Reliable and programmable Wachdog

Hi, I'm trying to do a reliable and programmable Watchdog (think of it as an Industrial Watchdog).

I arrived to the conclusion that the best way to do it, is to attach a second ATmega (that can serve also as a co-processor for other tasks) which waits for a signal on "X" pin every "X" seconds, if it doesn't receive it then it executes the desired operation: Reset, print a message, alarm, etc.
The same will do the principal processor, so this way I can detect if it's the co-processor down.

I was also thinking that depending on which part of the loop the program is, I can write a value to a variable (Ex. a byte value) so if the processor/program freeze at this part, I can also print the error message.

Is there any better way to implement this? What I'm looking for is reliability.

Is there any better way to implement this? What I’m looking for is reliability.

A watchdog reset is a band-aid for poorly written code (not all of which will be your fault).

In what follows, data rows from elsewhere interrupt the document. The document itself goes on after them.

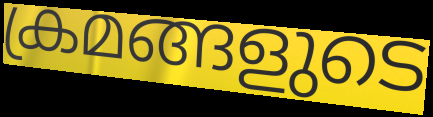
ക്രമങ്ങളുടെ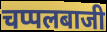
चप्पलबाजी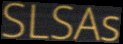
SLSAsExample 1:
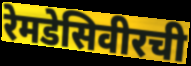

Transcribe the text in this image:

रेमडेसिवीरची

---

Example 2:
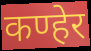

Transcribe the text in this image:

कण्हेर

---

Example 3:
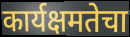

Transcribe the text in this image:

कार्यक्षमतेचा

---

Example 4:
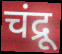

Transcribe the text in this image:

चंद्रू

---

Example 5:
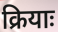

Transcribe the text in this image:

क्रियाःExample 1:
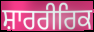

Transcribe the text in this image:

ਸ਼ਾਰਰੀਰਿਕ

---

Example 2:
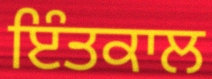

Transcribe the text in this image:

ਇੰਤਕਾਲ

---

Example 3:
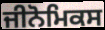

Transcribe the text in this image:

ਜੀਨੋਮਿਕਸ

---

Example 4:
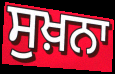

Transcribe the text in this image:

ਸੁਖ਼ਨਾ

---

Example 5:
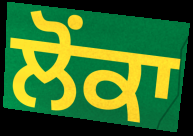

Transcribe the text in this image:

ਲੋਂਕਾ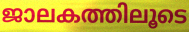
ജാലകത്തിലൂടെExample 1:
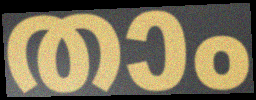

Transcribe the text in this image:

താം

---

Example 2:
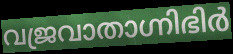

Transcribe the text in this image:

വജ്രവാതാഗ്നിഭിർ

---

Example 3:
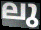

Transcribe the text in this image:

ലു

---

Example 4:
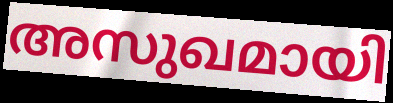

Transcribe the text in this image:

അസുഖമായി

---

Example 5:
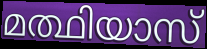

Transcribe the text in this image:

മത്ഥിയാസ്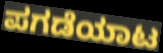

Fixing the code is a much better solution.

The second processor more than doubles the chance of a hardware failure and something like triples the odds of a software problem.

Think about using a handshake from the PC. (Handshake - a regular message from one processor to another that must be responded to).

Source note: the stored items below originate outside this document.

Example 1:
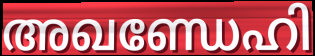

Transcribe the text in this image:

അഖണ്ഡേഹി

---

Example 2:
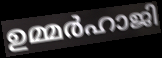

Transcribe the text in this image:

ഉമ്മർഹാജി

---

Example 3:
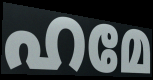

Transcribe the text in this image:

ഹമേ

If what you are trying to detect is temporary malfunction, use the builtin watchdog. If you are trying to detect permanent malfunction, then you need 2 mcus that monitor each other, just as you describe.

What are you going to do when a malfunction is detected? You need to be careful not to re-introduce a single point of failure.

Thanks all for the answers.

We use the ATmega's for PLC and CNC machines, so all for industrial use. Code lines are normally +3000 lines and normally are ok, but problem can happen also on hardware side.

Either the way I need to double check if an error was made, and if it happens evaluate it and act accordingly.
To give you an example: Remember when on old windows 98 machines (I think also on newer ones) when you just suddenly plugged out the power connector and restarted the computer again the SO knew you didn't powered off correctly? This is done because when the SO boots up it stores the error in non-volatile storage, and when you power down the SO it set this to "0" again.
Same happens with machines, if something strange happens, as it is a partially blind system, you need don't know where the motors or others are positioned or if an operator hand is in between of the axis travel.

I don't want a watch-dog reset, I can't do that. I want a watch-dog that can evaluate an execute a program based on the reported error. Or at least a watch-dog that halts completely the system an prints an error message.
We also don't use any PC, it is an standalone system.

So I wanted to share my thoughts and recollect any better idea, because ideas distributed across several people work much much better.

Thanks to all!